INSTRUCTIONS TO FOLLOW -> In the records that follow, find the line with "right wrist: (37, 142)"; from there, retype every line exactly through the line with "left wrist: (93, 218)", which also belongs to the answer.

(Dataset records)
==========

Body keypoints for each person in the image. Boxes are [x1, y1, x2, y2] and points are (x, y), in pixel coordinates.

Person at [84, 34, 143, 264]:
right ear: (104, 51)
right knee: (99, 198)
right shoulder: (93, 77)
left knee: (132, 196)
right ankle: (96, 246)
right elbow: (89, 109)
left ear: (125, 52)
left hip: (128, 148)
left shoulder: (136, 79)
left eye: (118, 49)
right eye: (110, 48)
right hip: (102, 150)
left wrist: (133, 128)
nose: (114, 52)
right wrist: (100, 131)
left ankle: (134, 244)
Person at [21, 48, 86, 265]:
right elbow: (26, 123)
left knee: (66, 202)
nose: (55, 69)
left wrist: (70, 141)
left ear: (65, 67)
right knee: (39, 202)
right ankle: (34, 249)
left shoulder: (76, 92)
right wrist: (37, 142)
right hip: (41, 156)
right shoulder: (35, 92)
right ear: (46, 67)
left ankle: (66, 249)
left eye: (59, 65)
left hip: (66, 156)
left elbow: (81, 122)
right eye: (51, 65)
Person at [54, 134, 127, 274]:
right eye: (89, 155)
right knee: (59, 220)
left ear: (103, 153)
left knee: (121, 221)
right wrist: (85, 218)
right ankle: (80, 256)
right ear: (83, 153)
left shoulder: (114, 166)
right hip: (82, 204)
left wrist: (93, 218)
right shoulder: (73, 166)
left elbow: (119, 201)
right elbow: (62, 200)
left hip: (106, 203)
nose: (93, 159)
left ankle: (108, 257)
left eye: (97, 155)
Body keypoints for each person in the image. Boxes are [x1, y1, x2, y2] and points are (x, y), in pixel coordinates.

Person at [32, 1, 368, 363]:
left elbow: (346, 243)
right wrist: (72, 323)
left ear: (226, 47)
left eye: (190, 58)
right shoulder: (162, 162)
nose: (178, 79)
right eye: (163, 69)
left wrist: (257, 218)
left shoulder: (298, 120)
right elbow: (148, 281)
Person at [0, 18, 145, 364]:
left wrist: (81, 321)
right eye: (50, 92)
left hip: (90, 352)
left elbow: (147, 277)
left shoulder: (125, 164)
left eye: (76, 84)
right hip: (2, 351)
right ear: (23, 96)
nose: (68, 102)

==========

ANSWER FOR THIS EXERCISE ->
right wrist: (37, 142)
right hip: (41, 156)
right shoulder: (35, 92)
right ear: (46, 67)
left ankle: (66, 249)
left eye: (59, 65)
left hip: (66, 156)
left elbow: (81, 122)
right eye: (51, 65)
Person at [54, 134, 127, 274]:
right eye: (89, 155)
right knee: (59, 220)
left ear: (103, 153)
left knee: (121, 221)
right wrist: (85, 218)
right ankle: (80, 256)
right ear: (83, 153)
left shoulder: (114, 166)
right hip: (82, 204)
left wrist: (93, 218)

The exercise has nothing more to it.